The Chinese Crested Tern (Thalasseus bernsteini) is one of the most endangered seabird species, whose breeding range is restricted to the East China Sea and the Yellow Sea.
Chinese Crested Tern was first discovered in Indonesia in 1861. After that, only a limited number of Chinese Crested Tern specimens were collected in Malaysia, the Philippines, Thailand and China (Shandong and Fujian Province). The last confirmed record was in the Moguan Island and Jiaozhou Bay in Qingdao, Shandong Province in 1937. The species then seemed to disappear for such a long time that many ornithologists believed it was indeed extinct. Sixty-three years later, in 2000, it was rediscovered in the Mazu islands. Due to its rarity and limited knowledge of its behavior, it was given the name, ‘the Bird of Mystery’.

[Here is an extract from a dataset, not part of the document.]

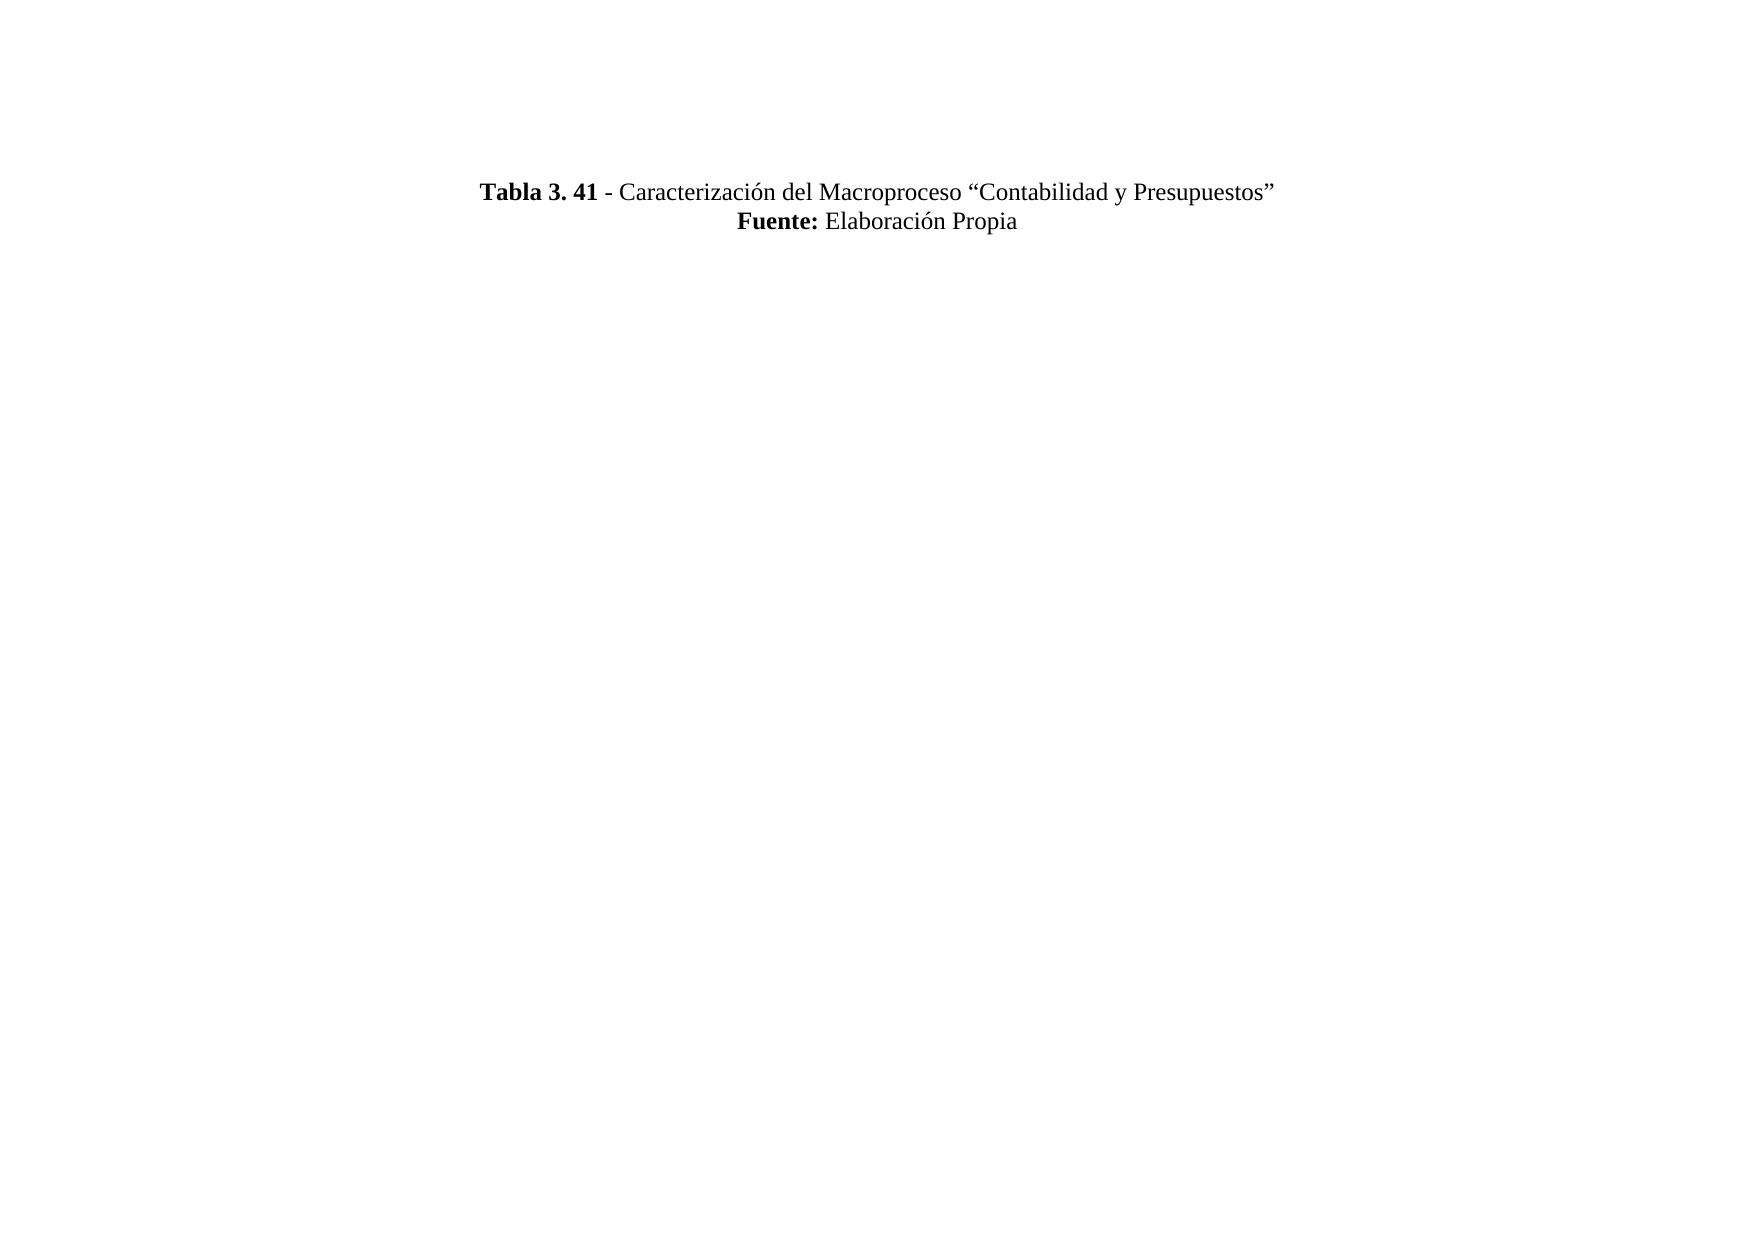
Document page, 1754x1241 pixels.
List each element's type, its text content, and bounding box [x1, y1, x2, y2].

text Fuente: Elaboración Propia [148, 206, 1606, 235]
text Tabla 3. 41 - Caracterización del Macroproceso “Contabilidad y Presupuestos” [148, 177, 1606, 206]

The population of Chinese Crested Tern showed a big fluctuation from year to year due to the unstable condition of the breeding sites, mostly caused by human activities (such as egg poaching, shellfish collecting by fishermen, island exploitation and environmental pollution). In order to protect this critically endangered seabird, research team of Zhejiang Museum of Natural History, leading by Dr. Shuihua Chen and cooperating with Dr. Daniel Roby from the Oregon State University, initiated the tern restoration project using social attraction technique in Jiushan Islands National Nature Reserve, Xiangshan County, Ningbo City in 2013. The technique is based on a typical behavior of terns which usually breed in colony and their nesting behaviors can be easily influenced by peers choice. By placing decoys and using sound playback, the team intended to attract the passing terns to land and breed at chosen sites. This technique was invented in 1970s by American Ornithologist Dr. Steve Kress, has been used in at least 171 different seabird restoration projects conducted in 16 countries/regions in an attempt to conserve and restore population of at least 64 seabird species.
Tiedun Islet (in Jiushan Archipelago, Ningbo, Zhejiang Provicne) was chosen by research team as the tern restoration site in 2013. Nesting ground was well-designed: 400 tern decoys and two solar-powered playback system were deployed before breeding season. The technique quickly paid off: at least 3300 Greater Crested Terns and 19 Chinese Crested Terns were attracted to the site in middle July, and nearly half of them began to breed. Eventually more than 600 Greater Crested Tern chicks and at least 1 Chinese Crested Tern chick successfully fledged in October. The project achieved a big success in the first year. Since 2015, research team conducted the social attraction programs on Jiushan Archipelago and Wuzhishan Archipelago simultaneously and has made continuous success. As a result, the population of Chinese Crested Tern has gradually increased by years. By the end of the breeding season in 2018, the number of Chinese Crested Tern has increased from less than 50 before 2010 to more than 100 individuals.
The major advantage of the application of social attraction technique is to establish a strictly monitored and protected breeding population and to ensure its breeding success. Besides, this technique allows monitors observing terns closely without disturbing them, which is helpful to detect the potential threats to the breeding colony. Higher reproduction rate is expected by eliminating these threats. Moreover, new technique had drowned much public attention and greatly enhanced public conservation awareness of this critically endangered species. In the future, with the populations of both Greater Crested Terns and Chinese Crested Terns apparently increasing, more new breeding colonies could be created using social attraction. By persisting in this approach, a well-protected, closely monitored, and extensive conservation network of tern breeding islands could be developed in the East China Sea, and potentially in the Yellow Sea as well, where the Chinese crested tern was originally described.
This project is the first attempt in China that attracts seabirds to nest on a site chosen by human. It promises to provide much valuable experience for the conservation of breeding seabirds and facilitate seabird restoration throughout China. This success would also provide a new way for wildlife conservation and nature reserve management in China.
The research and results were published online at biological conservation, and is open access and available at: https://doi.org/10.1016/j.biocon.2020.108694.
Prepared by research team from Zhejiang Museum of Natural History
由于受到人为捡蛋、渔民采贝、栖息地丧失、环境污染等因素的影响，中华凤头燕鸥的种群数量波动很大，繁殖地点也不固定。为了保护这一濒临灭绝的鸟类，浙江自然博物院的研究团队在陈水华博士带领下，从2013年开始，与美国俄勒冈州立大学Daniel Roby教授合作，首先在宁波市象山县韭山列岛国家级自然保护区开展人工招引鸟类试验。即采用社群吸引技术，利用燕鸥集群繁殖的习性，通过放置燕鸥假鸟模型、播放燕鸥鸣声，吸引中华凤头燕鸥和大凤头燕鸥到特定的栖息地繁殖。这项技术自20世纪70年代由美国鸟类学家Steve Kress博士发明以来，被广泛应用于海鸟恢复和保护项目，目前至少在16个国家和地区171个不同海鸟恢复项目中应用了这项技术，至少64种海鸟种群得以保护和恢复。